S60 Ventures is a fintech‑focused VC managed by Alistithmar Capital (a subsidiary of The Saudi Investment Bank), investing from Pre‑Seed to Series A (with selective co‑investment later) across KSA, UAE, the UK & Europe. The firm also launched an S60 Accelerator with Fintech Saudi (Money20/20 Middle East), and announced a $100Mfintech fund in 2025; signals of long‑term ecosystem commitment.

This institutional positioning and proximity to banks, regulators, and fintech operators maps directly to the “capability” thesis: regulatory clarity, distribution brokerage, and hands‑on build support can be delivered at scale.

7) A practical framework for founders & investors

To operationalize “From Capital to Capability,” we propose three checklists:

A. Readiness Index (pre‑seed/seed)

  • Regulatory: clear license pathway (or sponsor‑bank model) mapped to 12–18‑month milestones; sandbox options validated.
  • Data: well‑scoped bank or merchant data sources; privacy/consent flows architected for open‑banking norms.
  • Distribution: ≥2 active pilot channels (bank, PSP, enterprise) with quantified CAC/payback targets.
  • Risk:measurable fraud/credit‑risk guardrails; early AML/KYC orchestration. (These map to observed enablers in KSA/UAE market design.)

B. Capability Stack (seed–A)

  • Licensing project plan (with external counsel + internal owner).
  • Go‑to‑market built around merchant acquiring, RTP, or wallet rails.
  • Data advantage backed by model governance; versioned risk policy.
  • Unit economics stress‑tested under higher cost of capital.

C. Regionalization Playbook (post‑A)

  • Rail selection (e.g., Buna corridors + local schemes) matched to corridor economics.
  • Local compliance overlays (KYC, data residency, consumer claims).
  • Partnership architecture(banks, telcos, PSPs) sequenced by time‑to‑revenue.

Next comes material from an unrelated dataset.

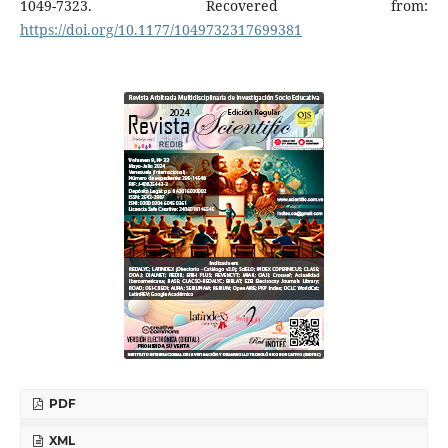
1049-7323. Recovered from:
https://doi.org/10.1177/1049732317699381
PDF
XML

8) Policy suggestions to keep the flywheel turning

  • Passporting & Mutual Recognition:Standardized “lite” regimes for specific low‑risk payment and data services would compress market‑entry costs across GCC/MENA. (Buna’s regional remit shows appetite for cross‑border harmonization.)
  • Open Finance (beyond open banking):Expand to payroll, telco, tax, and commerce data under regulated consent to fuel SME finance and alternative underwriting.
  • RegTech Sandboxes: Co‑develop shared testing environments for AML/KYC and transaction monitoring models to raise baseline safety without stifling entry.

Conclusion

MENA fintech is crossing from promise to policy‑enabled scale. The combination of payments digitization, open banking, bankable exits, and cross‑border rails is steadily lowering variance in early‑stage outcomes. In this environment, capital alone is not sufficient. The edge lies in capability: understanding the rails, earning regulatory trust, and brokering high‑signal distribution. That is the venture playbook we believe will define the next cohort of category leaders.